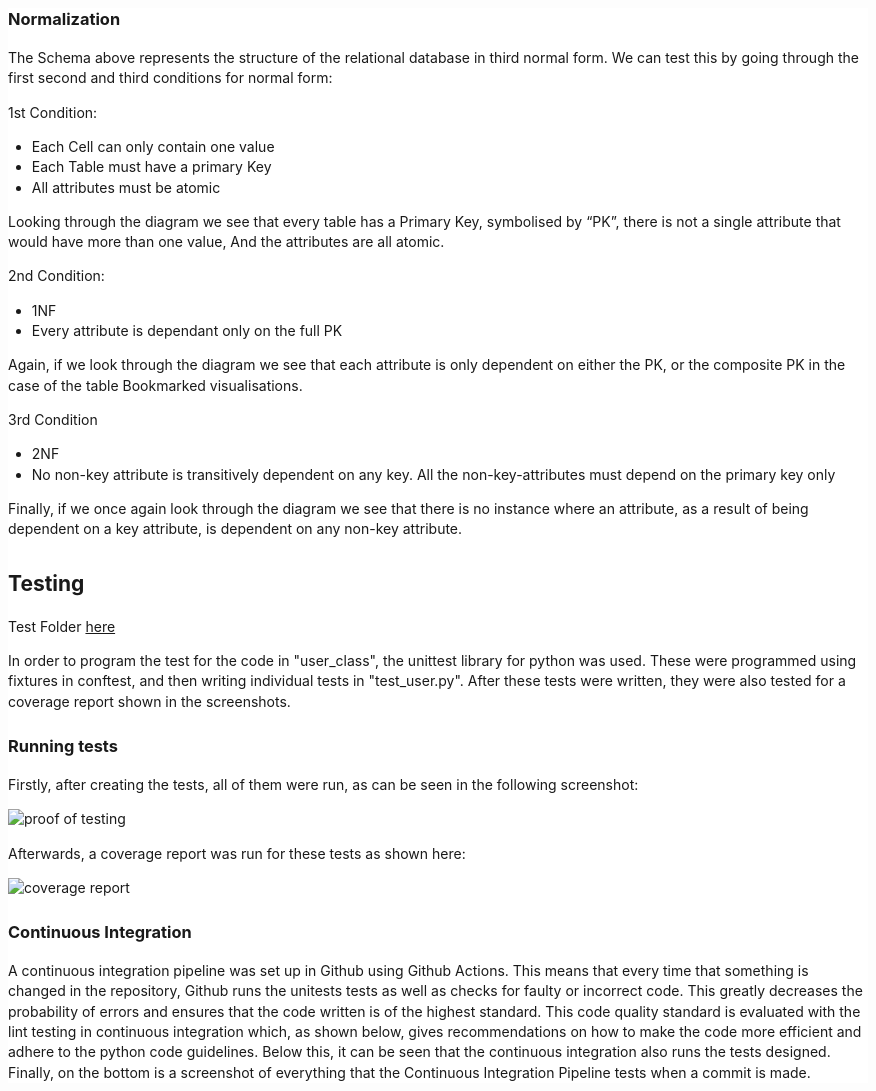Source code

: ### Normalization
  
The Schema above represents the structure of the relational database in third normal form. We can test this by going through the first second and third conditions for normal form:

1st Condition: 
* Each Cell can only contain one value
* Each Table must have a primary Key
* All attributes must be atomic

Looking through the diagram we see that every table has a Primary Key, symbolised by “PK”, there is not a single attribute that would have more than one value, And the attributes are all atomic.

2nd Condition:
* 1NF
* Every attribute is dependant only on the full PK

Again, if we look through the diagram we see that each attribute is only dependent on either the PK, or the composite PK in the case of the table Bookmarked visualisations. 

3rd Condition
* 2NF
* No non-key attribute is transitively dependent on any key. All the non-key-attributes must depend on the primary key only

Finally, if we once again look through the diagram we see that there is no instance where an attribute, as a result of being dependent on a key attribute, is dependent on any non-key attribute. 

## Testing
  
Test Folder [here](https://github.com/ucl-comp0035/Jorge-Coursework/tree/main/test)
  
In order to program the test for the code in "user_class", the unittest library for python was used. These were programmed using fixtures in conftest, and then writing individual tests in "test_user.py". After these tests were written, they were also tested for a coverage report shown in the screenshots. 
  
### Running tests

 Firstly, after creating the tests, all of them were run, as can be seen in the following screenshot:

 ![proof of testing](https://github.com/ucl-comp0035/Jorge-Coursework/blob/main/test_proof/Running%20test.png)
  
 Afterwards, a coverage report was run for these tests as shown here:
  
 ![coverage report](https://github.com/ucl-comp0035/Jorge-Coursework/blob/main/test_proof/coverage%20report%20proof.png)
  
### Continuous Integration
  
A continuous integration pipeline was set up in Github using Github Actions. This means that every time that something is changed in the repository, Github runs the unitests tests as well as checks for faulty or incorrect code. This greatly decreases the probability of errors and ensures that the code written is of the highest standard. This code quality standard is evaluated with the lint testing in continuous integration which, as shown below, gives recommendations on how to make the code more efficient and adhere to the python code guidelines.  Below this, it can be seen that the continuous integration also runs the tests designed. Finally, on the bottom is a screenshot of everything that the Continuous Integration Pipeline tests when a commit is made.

▶ [Exercise instructions]
Please pull out every line of the records that contains the string "https", and copy each one in full.

▶ [The completed task]
Test Folder [here](https://github.com/ucl-comp0035/Jorge-Coursework/tree/main/test)
 ![proof of testing](https://github.com/ucl-comp0035/Jorge-Coursework/blob/main/test_proof/Running%20test.png)
 ![coverage report](https://github.com/ucl-comp0035/Jorge-Coursework/blob/main/test_proof/coverage%20report%20proof.png)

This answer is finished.